The Cubs turned up the sound system when Contreras was hit by a Devin Williams pitch in the seventh, drowning out any “talk” as Contreras slowly headed to first while stealing glances at the mound.

Darvish labors

The day after Kyle Hendricks cruised through the season opener with a three-hit shutout, Yu Darvish — the presumptive Opening Day starter when spring training was halted in March — needed 73 pitches to get through four long innings full of deep counts and traffic.

He limited the damage until the fourth, when a hit batter, single and Ben Gamel triple pushed across two more for the Brewers — who bailed him out of surrendering another run when somebody apparently missed a sign, Orlando Arcia bunting and Gamel held at third with one out.

Of note, if not solace: Darvish didn’t walk a batter. He has given up just seven walks in 14 starts since last year’s All-Star break.

Rundown breakdowns

Maybe the Cubs could have used another week or two of summer training camp to work on fundamentals?

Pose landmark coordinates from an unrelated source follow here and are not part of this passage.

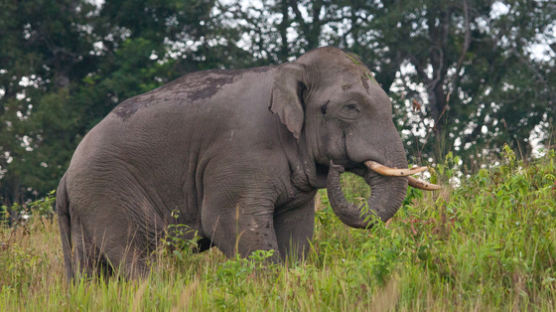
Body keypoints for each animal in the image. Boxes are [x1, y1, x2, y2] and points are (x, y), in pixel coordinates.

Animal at [56, 45, 438, 278]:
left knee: (94, 269)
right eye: (351, 108)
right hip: (109, 191)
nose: (336, 167)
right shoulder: (238, 156)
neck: (288, 70)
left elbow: (296, 231)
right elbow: (232, 223)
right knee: (138, 257)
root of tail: (66, 175)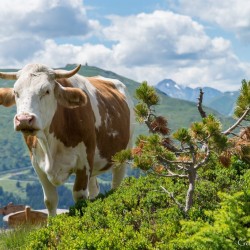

A botched rundown after the Cubs had Lorenzo Cain hung out between second and third on Gamel’s grounder to short cost a run in the second when the Cubs left first base abandoned — allowing Gamel to scurry back to first just when it looked like the Cubs might have both runners occupying second.

Eric Sogard’s two-out single eventually drove home Cain from second.

On the other hand, the Brewers’ ability to execute a rundown with runners at second and third and one out in the bottom of the fourth shut down a Cubs scoring chance. Victor Caratini was caught in no-man’s land off third when Ian Happ grounded sharply to third and was out on one throw. Three pitches later, the Brewers were out of the inning.

Mighty pen questions

After Darvish’s early exit, manager David Ross got his first look at an 11-man bullpen full of question marks.

The answers weren’t great — albeit, none of the relievers used Saturday included the closer or primary setup pitchers.

Dillon Maples was the only one among the five who recorded a 1-2-3 inning (ninth), and left-hander Rex Brothers was the only other one with a scoreless inning (eighth)

Duane Underwood Jr. (solo homer), Brad Wieck (two-run homer) and James Norwood (three consecutive hits, two runs) gave up five runs on five hits and a walk in their combined three innings.